Meet our resident animals!
Sadly, not all animals can be rehomed, but B.A.R.K.S will never put a healthy animal to sleep. Those animals who are very difficult to re-home are made residents at the B.A.R.K.S animal shelters where they spend the rest of their days warm, loved and cared for.
All resident animals are now on a sponsorship scheme which means you can apply to sponsor an individual animal and in return receive newsletters, photos and progress updates. This is a great way to support B.A.R.K.S and help the animals directly. Sponsoring an animal makes a wonderful gift for those 'hard to buy for' relatives and is also a way for people not in a position to own a pet of their own to share enjoyment and get involved. To apply for a sponsorship, please fill out the contact form by clicking 'here' and a member of B.A.R.K.S will get back to you.
As a sponsor you can come and visit your animal at any time, please call ahead to make arrangements and give us time to get your sponsor looking his or her best!
Dear Barley has now departed. At a gentle old age, he fell asleep under his favourite tree, never to wake again.
Out of respect to to Barley, we will leave this up for some months as a little memorial to a darling little boy who gave so many people so much affection.
Barley was the garden monitor at Woodford Halse, and before he died, he handed the responsiblity to Floyd, our little one-eyed wonder.
Bracken is one of a litter of wild rabbits whom Mary hand-reared from when they were just a week old, after a dog killed their mother.
His teeth are malformed and need regular trimming to enable him to eat properly.
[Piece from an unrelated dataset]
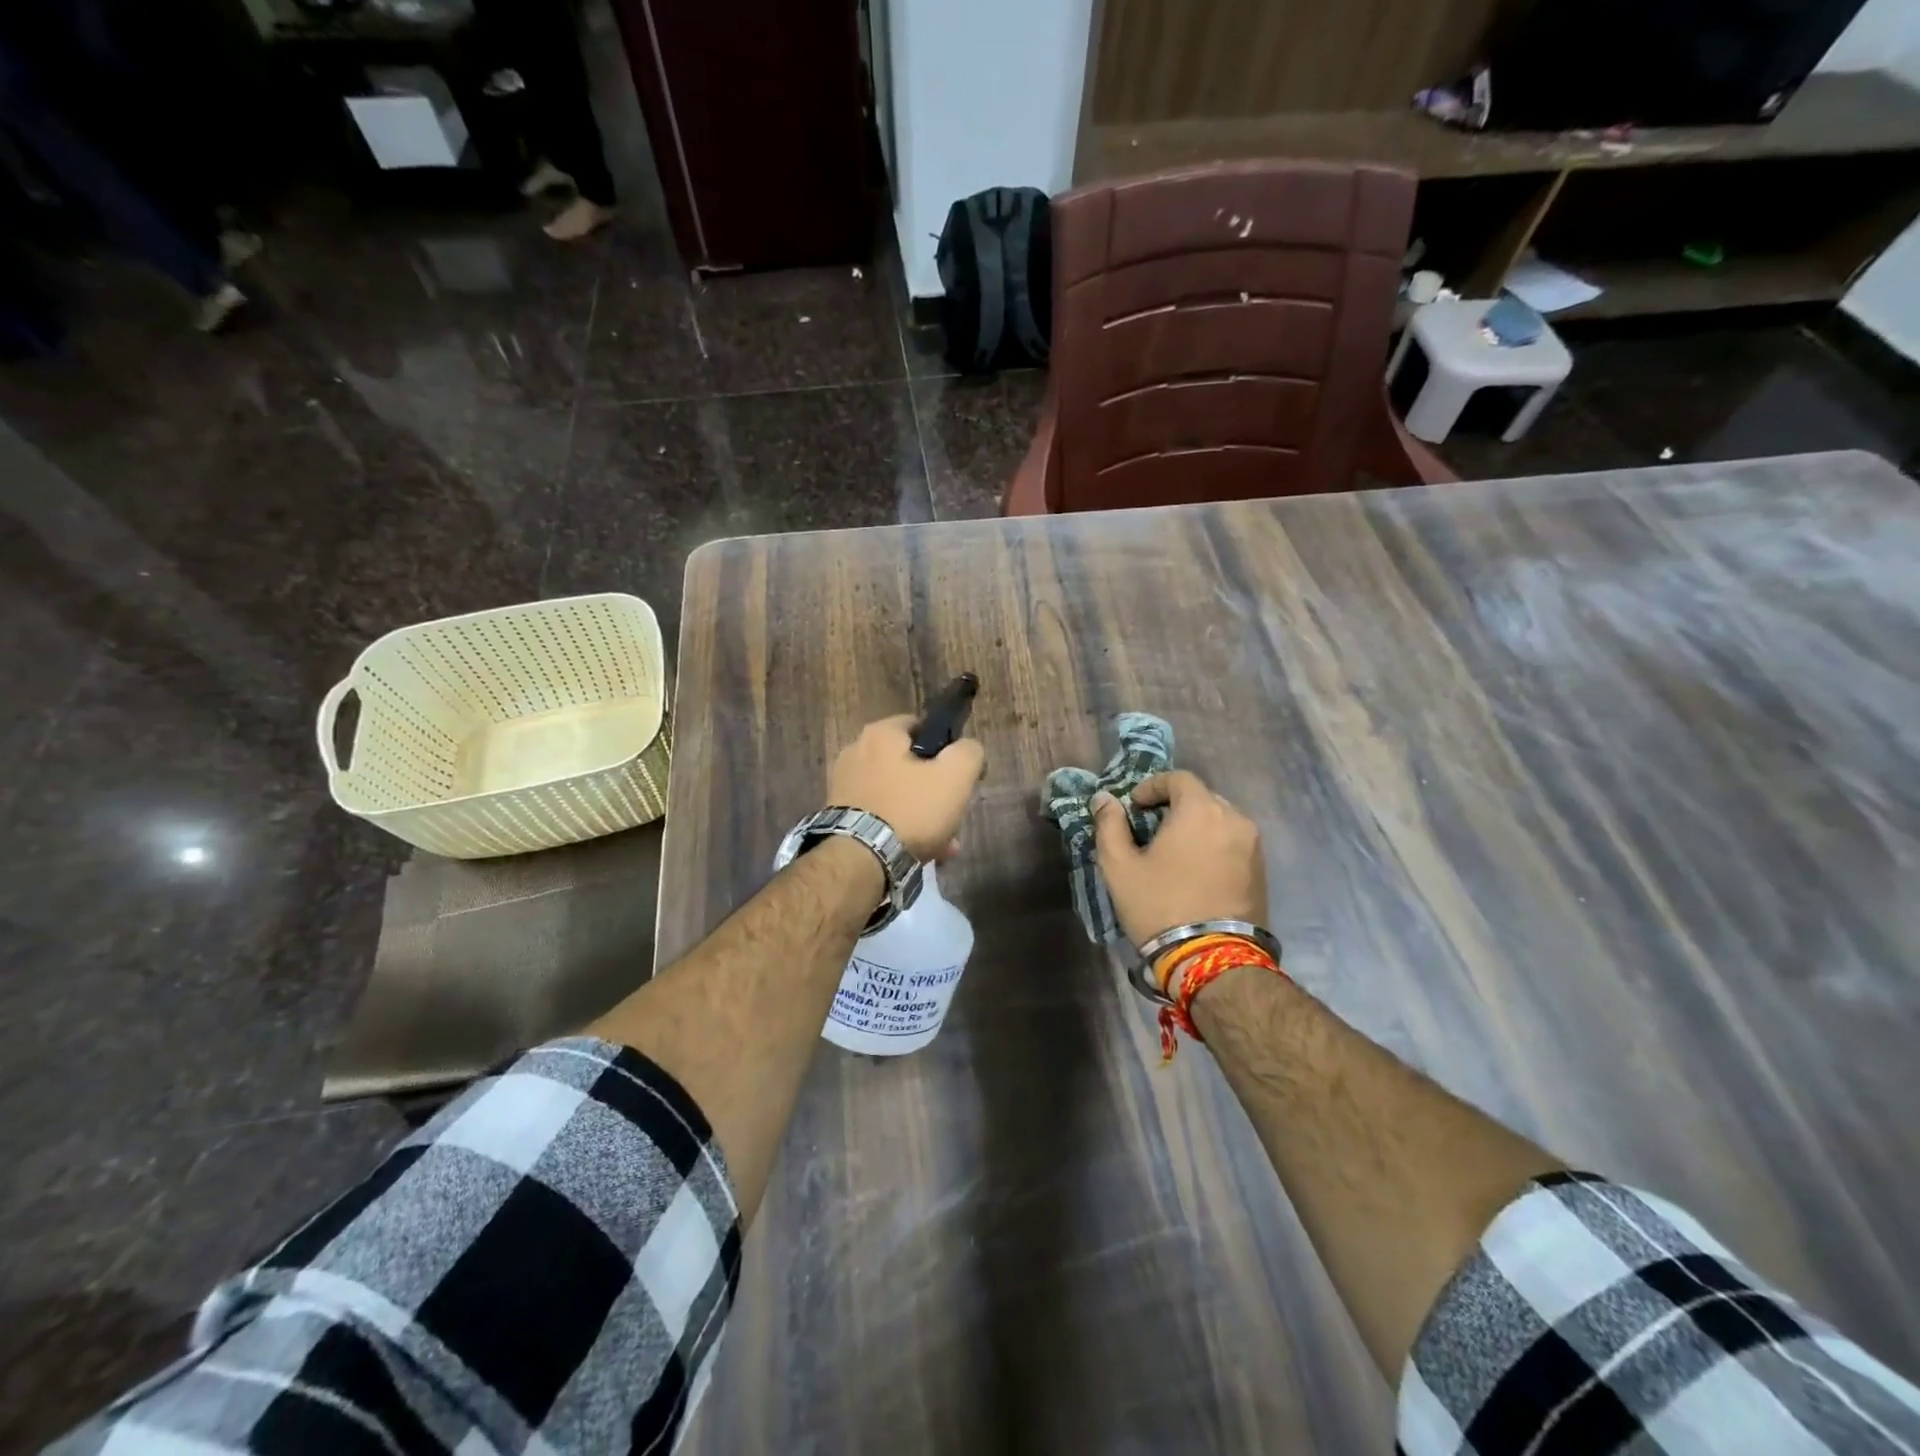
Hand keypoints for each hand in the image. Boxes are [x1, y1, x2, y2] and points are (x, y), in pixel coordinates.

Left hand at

He’s quite highly strung and, although friendly with Mary, avoids other people. He has been neutered and lives with his partner, Missy.
Floyd came to us in October of 2011. He’d been left behind when his owners moved and kept trying to get into his old home, but the new homeowner doesn’t like cats.
He caught an eye infection the following December, which didn’t respond to any treatment, and he went blind in one eye, which was removed in January. Unfortunately, the socket fills up with fluid and has to be drained every few months.
But going to the vets doesn’t bother him (we suspect that it’s because he’s well known and gets made a big fuss of!).
Peanut & Daisy
These three-year old rabbits came in after their owner had to go into hospital. She said that they really love each other and should be kept together.
Peanut’s teeth are not in very good condition, so they need a dental treatment once in a while. Daisy was a bit overweight when she came in – so no fattening food or treats for her until she regains her figure.